Design Practices Courts Have Rejected

Conversely, courts have rejected terms where either notice or assent — or both — break down due to poor design or ambiguity:

  • Passive hyperlinks without affirmative action. Browsewraps may be unenforceable where the hyperlink appears on every page, but users are not prompted to act or otherwise notified of the terms; proximity alone may be insufficient without assent.
  • Inconspicuous design and small font. Disclosures may be found unenforceable, and consent ambiguous, where the terms are not reasonably conspicuous — for example, where they appear in small gray font that does not resemble a typical blue hyperlink or are obscured by other content.
  • Failure to clearly tie user action to assent. Terms may be found unenforceable, and no contract formed, where users are not clearly advised that their actions signal agreement and the disclosures are insufficiently conspicuous.
  • Confusing multi-screen flows. Sign-in wrap agreements may be unenforceable where multiple sign-up screens make it unclear that clicking “Continue” constitutes agreement to the terms, especially where disclosures are not prominently displayed.

Practical Takeaways

Taken together, recent case law confirms that enforceable online terms require clear, conspicuous notice placed near the relevant action, coupled with an unambiguous manifestation of assent tied to that action.
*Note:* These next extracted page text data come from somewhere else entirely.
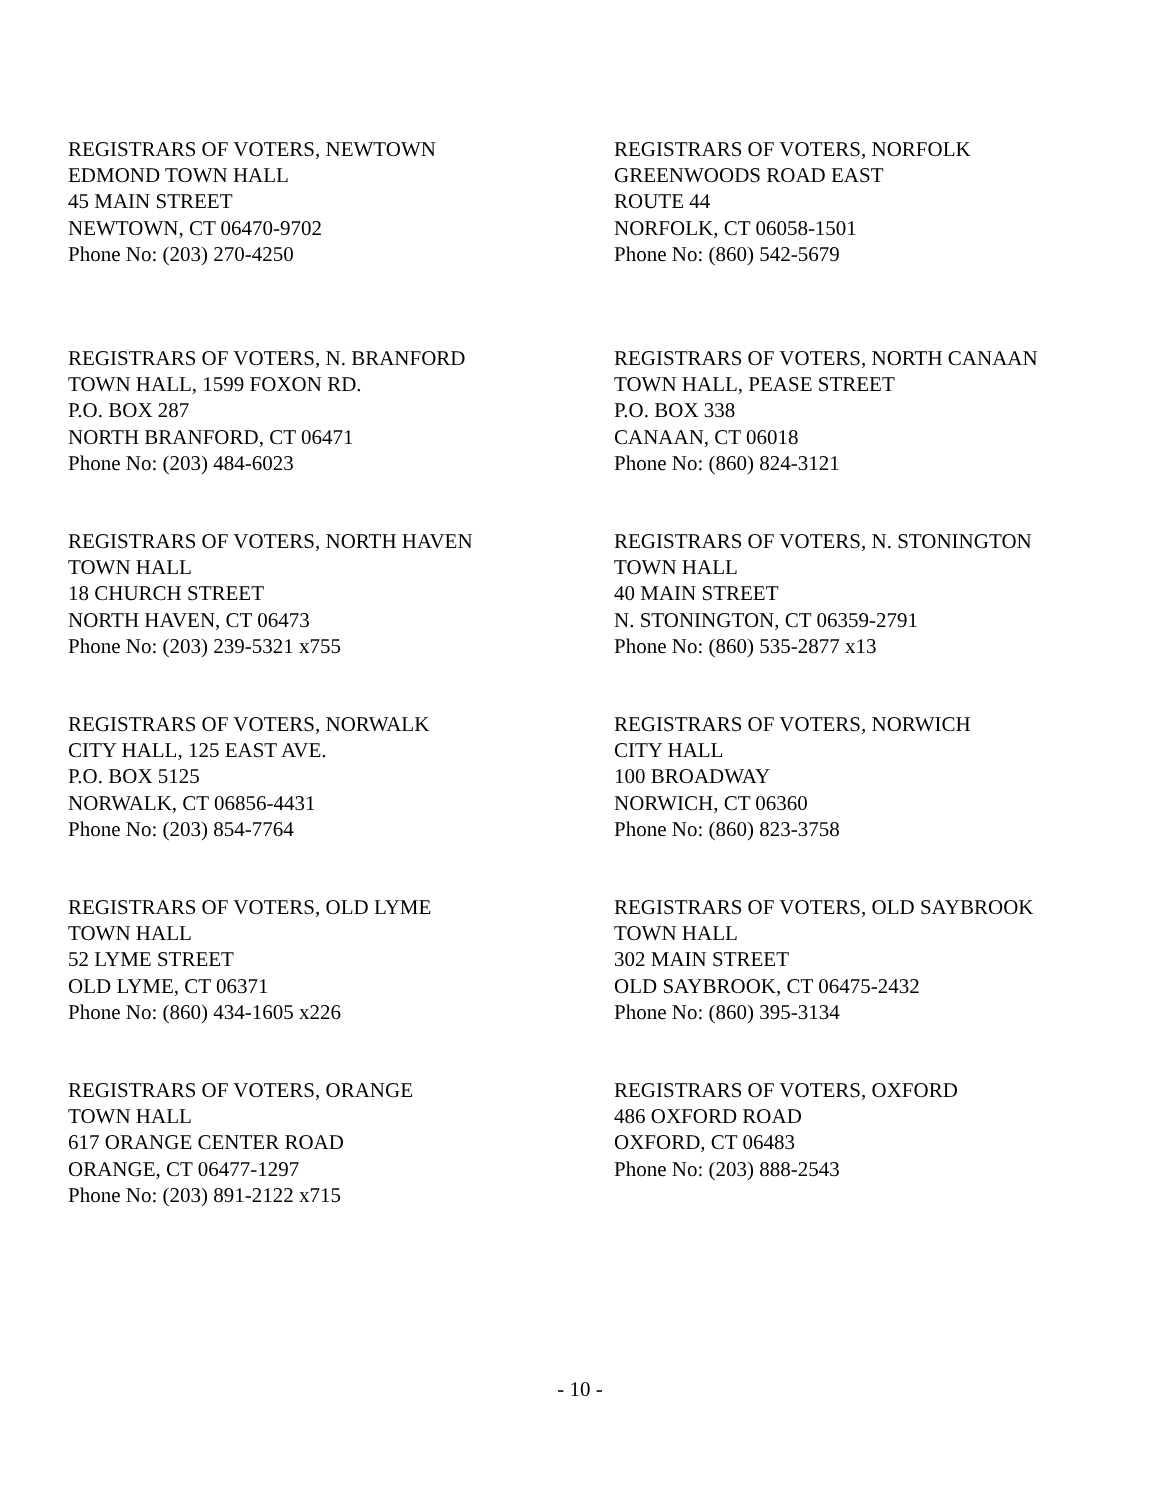REGISTRARS OF VOTERS, NEWTOWN
EDMOND TOWN HALL
45 MAIN STREET
NEWTOWN, CT 06470-9702
Phone No: (203) 270-4250
REGISTRARS OF VOTERS, NORFOLK
GREENWOODS ROAD EAST
ROUTE 44
NORFOLK, CT 06058-1501
Phone No: (860) 542-5679
REGISTRARS OF VOTERS, N. BRANFORD
TOWN HALL, 1599 FOXON RD.
P.O. BOX 287
NORTH BRANFORD, CT 06471
Phone No: (203) 484-6023
REGISTRARS OF VOTERS, NORTH CANAAN
TOWN HALL, PEASE STREET
P.O. BOX 338
CANAAN, CT 06018
Phone No: (860) 824-3121
REGISTRARS OF VOTERS, NORTH HAVEN
TOWN HALL
18 CHURCH STREET
NORTH HAVEN, CT 06473
Phone No: (203) 239-5321 x755
REGISTRARS OF VOTERS, N. STONINGTON
TOWN HALL
40 MAIN STREET
N. STONINGTON, CT 06359-2791
Phone No: (860) 535-2877 x13
REGISTRARS OF VOTERS, NORWALK
CITY HALL, 125 EAST AVE.
P.O. BOX 5125
NORWALK, CT 06856-4431
Phone No: (203) 854-7764
REGISTRARS OF VOTERS, NORWICH
CITY HALL
100 BROADWAY
NORWICH, CT 06360
Phone No: (860) 823-3758
REGISTRARS OF VOTERS, OLD LYME
TOWN HALL
52 LYME STREET
OLD LYME, CT 06371
Phone No: (860) 434-1605 x226
REGISTRARS OF VOTERS, OLD SAYBROOK
TOWN HALL
302 MAIN STREET
OLD SAYBROOK, CT 06475-2432
Phone No: (860) 395-3134
REGISTRARS OF VOTERS, ORANGE
TOWN HALL
617 ORANGE CENTER ROAD
ORANGE, CT 06477-1297
Phone No: (203) 891-2122 x715
REGISTRARS OF VOTERS, OXFORD
486 OXFORD ROAD
OXFORD, CT 06483
Phone No: (203) 888-2543
- 10 -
  • Notice may fail where terms are merely available, inconspicuous, or detached from the transaction.
  • Assent may fail where the user’s action is not explicitly tied to agreement or where the interface creates ambiguity as to what the user is accepting.
  • Notice and assent may be satisfied where the disclosure is clear, proximate, and visually prominent, and the user takes an action expressly linked to agreement (even without a checkbox).

Online contract formation now depends as much on interface design as on legal drafting. Courts ask not only what the terms say, but whether a reasonable user had a fair opportunity to notice and accept them. Companies should consider their user enrollment, checkout, and sign-in flows to confirm notice and assent are unmistakable — and may wish to preserve records showing the user journey, including when and how users accepted the terms.

The content of this article is intended to provide a general guide to the subject matter. Specialist advice should be sought about your specific circumstances.